For a buyer, the arithmetic isn’t complicated. Higher premium, or a carveout that hollows out the biggest risk, means the effective yield on the credit drops. So the price the buyer will pay drops with it.
The quiet winners? Sellers who put money into traceable supply chains before they had to. They can hand over documentation that clears both underwriters and buyer counsel in one pass, and they’re closing at prices their less-prepared peers can’t touch.
What Developers Should Be Doing Right Now
If you’re building a project that’ll generate transferable credits in the next 24 months, the window to shape your eventual sale price is already open. Developers commanding the tightest discounts tend to share a few habits worth stealing.
They document supplier ownership structures before commissioning, not after. They keep a live compliance file any buyer can walk into a data room and review. They loop in FEOC counsel during procurement, not after a term sheet is on the table. And they negotiate supplier contracts with audit rights that let them prove compliance years down the line.

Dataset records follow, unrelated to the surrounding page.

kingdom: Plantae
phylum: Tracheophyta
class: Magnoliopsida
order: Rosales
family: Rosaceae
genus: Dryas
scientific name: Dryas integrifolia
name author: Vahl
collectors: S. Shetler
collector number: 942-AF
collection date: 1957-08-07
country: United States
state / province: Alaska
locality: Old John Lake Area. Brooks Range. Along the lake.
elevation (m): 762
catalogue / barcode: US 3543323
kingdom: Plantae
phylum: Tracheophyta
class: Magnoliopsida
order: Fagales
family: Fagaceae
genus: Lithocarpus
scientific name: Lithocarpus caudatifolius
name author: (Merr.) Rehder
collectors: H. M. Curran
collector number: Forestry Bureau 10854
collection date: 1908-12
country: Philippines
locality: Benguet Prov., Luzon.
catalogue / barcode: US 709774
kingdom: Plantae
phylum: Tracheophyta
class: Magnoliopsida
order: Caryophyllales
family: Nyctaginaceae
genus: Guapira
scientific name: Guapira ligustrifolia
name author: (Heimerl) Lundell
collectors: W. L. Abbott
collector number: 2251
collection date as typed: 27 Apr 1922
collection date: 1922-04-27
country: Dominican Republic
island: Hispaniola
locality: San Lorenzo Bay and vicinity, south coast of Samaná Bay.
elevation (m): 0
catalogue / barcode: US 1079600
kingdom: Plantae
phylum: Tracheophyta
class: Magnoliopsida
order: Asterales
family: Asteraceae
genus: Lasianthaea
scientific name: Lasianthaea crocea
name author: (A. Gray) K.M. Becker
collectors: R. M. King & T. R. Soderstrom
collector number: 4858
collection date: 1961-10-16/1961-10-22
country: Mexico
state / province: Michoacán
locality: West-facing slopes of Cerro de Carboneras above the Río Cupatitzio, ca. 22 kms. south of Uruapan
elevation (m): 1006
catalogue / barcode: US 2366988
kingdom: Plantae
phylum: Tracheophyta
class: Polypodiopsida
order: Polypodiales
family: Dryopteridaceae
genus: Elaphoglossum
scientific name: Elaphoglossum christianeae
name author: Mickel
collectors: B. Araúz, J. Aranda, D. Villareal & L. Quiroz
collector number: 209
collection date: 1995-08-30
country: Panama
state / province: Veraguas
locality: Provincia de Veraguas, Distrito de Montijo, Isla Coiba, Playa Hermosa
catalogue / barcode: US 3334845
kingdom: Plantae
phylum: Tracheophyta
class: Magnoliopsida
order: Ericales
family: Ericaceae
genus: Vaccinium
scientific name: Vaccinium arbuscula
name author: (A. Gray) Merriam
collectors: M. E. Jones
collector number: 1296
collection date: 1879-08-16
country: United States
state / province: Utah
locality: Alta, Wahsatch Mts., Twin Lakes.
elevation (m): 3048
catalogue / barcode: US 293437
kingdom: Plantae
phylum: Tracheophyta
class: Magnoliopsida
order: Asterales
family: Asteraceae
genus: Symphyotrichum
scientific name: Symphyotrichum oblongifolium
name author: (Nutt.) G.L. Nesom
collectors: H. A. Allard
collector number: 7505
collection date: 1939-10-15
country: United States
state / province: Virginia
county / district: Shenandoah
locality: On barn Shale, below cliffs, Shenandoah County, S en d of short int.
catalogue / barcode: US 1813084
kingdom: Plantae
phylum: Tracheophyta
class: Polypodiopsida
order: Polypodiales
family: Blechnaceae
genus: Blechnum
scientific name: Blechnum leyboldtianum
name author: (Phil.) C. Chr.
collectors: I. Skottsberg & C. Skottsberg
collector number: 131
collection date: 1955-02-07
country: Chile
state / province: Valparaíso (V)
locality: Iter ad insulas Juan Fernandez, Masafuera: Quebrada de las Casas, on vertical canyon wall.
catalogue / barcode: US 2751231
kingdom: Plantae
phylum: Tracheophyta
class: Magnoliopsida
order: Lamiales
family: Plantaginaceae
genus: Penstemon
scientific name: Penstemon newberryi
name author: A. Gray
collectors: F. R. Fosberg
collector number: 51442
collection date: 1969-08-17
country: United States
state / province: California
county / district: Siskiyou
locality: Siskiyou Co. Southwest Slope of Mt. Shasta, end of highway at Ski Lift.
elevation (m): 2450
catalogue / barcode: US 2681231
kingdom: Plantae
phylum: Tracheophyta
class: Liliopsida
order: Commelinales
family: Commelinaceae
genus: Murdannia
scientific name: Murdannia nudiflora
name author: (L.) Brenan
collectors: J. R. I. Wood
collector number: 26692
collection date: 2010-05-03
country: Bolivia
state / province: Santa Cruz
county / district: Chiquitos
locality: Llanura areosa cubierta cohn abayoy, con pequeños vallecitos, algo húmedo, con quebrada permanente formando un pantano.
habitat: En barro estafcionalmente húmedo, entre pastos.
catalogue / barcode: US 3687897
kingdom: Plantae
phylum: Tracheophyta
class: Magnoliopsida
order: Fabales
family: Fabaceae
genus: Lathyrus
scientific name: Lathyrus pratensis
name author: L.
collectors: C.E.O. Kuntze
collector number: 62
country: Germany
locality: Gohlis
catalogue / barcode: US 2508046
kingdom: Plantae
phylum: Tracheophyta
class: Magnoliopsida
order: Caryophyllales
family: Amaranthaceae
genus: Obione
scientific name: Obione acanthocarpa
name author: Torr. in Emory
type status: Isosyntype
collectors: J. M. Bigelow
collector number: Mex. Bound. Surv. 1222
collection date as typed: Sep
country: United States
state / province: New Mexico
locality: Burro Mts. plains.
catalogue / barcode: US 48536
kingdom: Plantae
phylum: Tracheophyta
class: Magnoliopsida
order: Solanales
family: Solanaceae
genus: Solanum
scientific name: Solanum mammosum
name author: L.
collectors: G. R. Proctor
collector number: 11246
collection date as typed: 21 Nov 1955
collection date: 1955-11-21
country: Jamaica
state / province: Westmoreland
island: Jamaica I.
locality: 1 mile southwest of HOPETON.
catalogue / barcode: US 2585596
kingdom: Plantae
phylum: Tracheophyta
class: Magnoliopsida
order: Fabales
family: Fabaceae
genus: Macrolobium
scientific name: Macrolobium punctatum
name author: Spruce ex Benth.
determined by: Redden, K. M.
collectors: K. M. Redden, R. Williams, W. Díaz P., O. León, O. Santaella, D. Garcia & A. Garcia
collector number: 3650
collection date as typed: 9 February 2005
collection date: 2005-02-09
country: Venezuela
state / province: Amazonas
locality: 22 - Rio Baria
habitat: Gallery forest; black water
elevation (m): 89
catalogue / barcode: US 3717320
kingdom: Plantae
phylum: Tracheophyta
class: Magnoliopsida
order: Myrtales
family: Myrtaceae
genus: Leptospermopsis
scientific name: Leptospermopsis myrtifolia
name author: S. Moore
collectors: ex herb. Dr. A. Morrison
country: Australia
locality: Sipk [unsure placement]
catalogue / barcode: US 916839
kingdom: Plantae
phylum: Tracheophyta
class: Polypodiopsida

That last one matters more than most people realize. Recapture risk on these credits stretches well past the sale date. A buyer who can’t verify FEOC compliance five years out is going to discount the credit today to make up for it.
Conclusion
Treasury isn’t going to hold a press conference to say that FEOC rules have quietly repriced billions in credit inventory. But the signal is right there in the trades. It’s in the spread between clean and unclean projects, in the insurance quotes, in the diligence invoices, and in the shrinking list of sellers institutional buyers are willing to work with at all.
FEOC compliance is a pricing variable now, not a footnote. Projects that treat it as core infrastructure will keep pulling premium value. The ones treating it like a paperwork drill will keep watching their credits move at a wider and wider discount.
The domestic tax credit market is still growing. It’s just no longer a market where every credit is worth the same.